##### SOURCE PASSAGE #####

There are some parts of the quarters coverage scheme that are universal, one difference you will see is where defenses line up their strong side curl-flat defender versus “two detached” formations.
A team like Michigan State that plays with mostly base personnel will use a linebacker to midpoint the #2 receiver and the end man on the line of scrimmage.
This alignment can create a conflict versus play action. In Michigan State’s quarters scheme the Sam linebacker is responsible for a gap in the run game but also to collision #2 and play the curl-flat area. Because Sam is tied into the box he must respect the play action fake. With #2 already having outside leverage, once the Sam steps to the fake it opens up a big window to throw the speed out.
Ends up as an easy 13 yard first down completion for the offense.
Defenses like Alabama’s use a 4-2-5 alignment versus two detached formations when in quarters, to take away those types of easy throws. Bama will go with 5 defensive backs in quarters and align the strong safety outside #2.
The strong safety is the curl-flat player in coverage, but he’s not tied into the box. The strong safety’s run responsibility is “force”, meaning he has outside contain and must turn everything back inside to the free safety and pursuit. Because the strong safety has force and is not tied into the box, he does not have to come up hard on a play action fake like the Michigan State linebacker did.
Not only does this alignment take away the speed out that was thrown against Michigan State, but it also makes it nearly impossible for teams to throw the popular bubble screen. #2 isn’t an option at all on the bubble due to the position of the strong safety. Auburn tries to throw the bubble to #3 but it’s very difficult to gain the edge versus this defensive alignment.

#####

> _STUDY QUESTIONS_:
#1 In the football coverage text, what is the strong safety's run responsibility in Alabama's quarters scheme?
#2 Continue the football coverage text from where it stops.
The entries that follow were taken from a different source than the football coverage text.

##### INPUT DATA #####

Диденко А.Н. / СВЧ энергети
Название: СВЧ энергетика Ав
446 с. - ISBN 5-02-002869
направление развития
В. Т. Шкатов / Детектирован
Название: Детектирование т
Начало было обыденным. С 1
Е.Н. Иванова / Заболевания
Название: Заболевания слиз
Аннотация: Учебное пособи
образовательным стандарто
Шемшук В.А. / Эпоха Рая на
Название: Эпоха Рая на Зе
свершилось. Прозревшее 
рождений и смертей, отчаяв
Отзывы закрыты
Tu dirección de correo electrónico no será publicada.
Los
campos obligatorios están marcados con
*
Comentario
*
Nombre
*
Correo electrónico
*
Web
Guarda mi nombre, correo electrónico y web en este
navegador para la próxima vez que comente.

#####
##### INPUT DATA #####

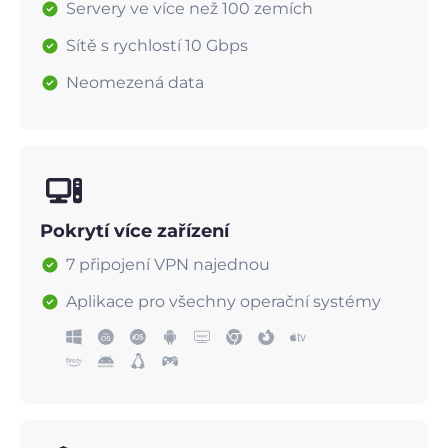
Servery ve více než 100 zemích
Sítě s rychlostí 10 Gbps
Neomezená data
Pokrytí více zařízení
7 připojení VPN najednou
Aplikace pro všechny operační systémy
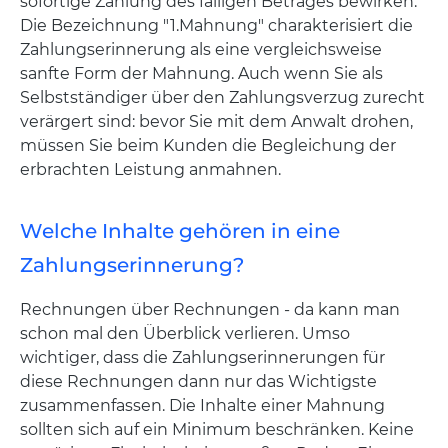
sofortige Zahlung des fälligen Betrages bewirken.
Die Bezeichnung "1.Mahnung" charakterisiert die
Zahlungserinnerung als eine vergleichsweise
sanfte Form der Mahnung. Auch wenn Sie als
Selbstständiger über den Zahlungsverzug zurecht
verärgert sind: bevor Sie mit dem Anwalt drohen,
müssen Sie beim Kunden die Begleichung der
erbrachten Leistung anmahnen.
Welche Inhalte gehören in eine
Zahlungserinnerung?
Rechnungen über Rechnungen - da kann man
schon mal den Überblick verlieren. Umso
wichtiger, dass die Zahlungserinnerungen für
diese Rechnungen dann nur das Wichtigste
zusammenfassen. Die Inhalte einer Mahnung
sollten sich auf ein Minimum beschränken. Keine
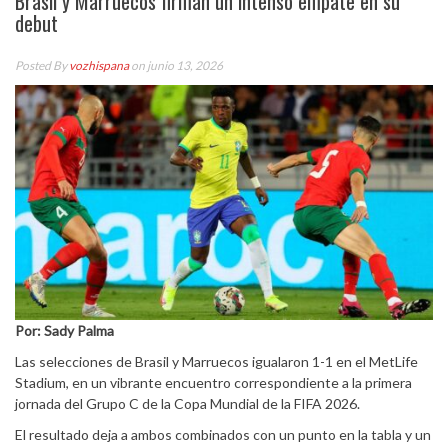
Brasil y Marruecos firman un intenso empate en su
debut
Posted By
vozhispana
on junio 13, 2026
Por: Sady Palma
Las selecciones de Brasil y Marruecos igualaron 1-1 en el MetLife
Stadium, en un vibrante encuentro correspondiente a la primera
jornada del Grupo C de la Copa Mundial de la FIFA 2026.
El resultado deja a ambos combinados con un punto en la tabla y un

#####

> _TASK-BY-TASK RESULTS_:
#1 "Force," meaning he has outside contain and must turn everything back inside to the free safety and pursuit.

#2
Already having outside leverage on #2, the strong safety is able to fight the block from the outside in, turning the play back inside to the free safety who is filling the alley.
The bubble screen goes for a minimal gain of a couple of yards.
Now I know some people are going to wonder if playing the strong safety outside of #2 is going to leave you vulnerable in the run game. If your safeties are trained properly you still have strong run support. Here is an example: Bama is in quarters again, SS aligned outside #2, Auburn dials up a jet sweep.
With the strong safety playing his force responsibility and taking on and fighting the block from #2 from the outside in, it forces a cutback. The free safety buzzes his feet until he can diagnose the run play. Once the free safety reads it, he comes downhill immediately. Knowing that he has the strong safety playing force and pursuit help from the inside, it allows the free safety to attack aggressively, rather than worrying about taking the right angle.
The free safety makes the tackle for no gain.
Both Michigan State and Alabama were playing the same coverage, but you can see how some subtle tweaks in personnel and alignment in a quarters scheme can make a huge difference.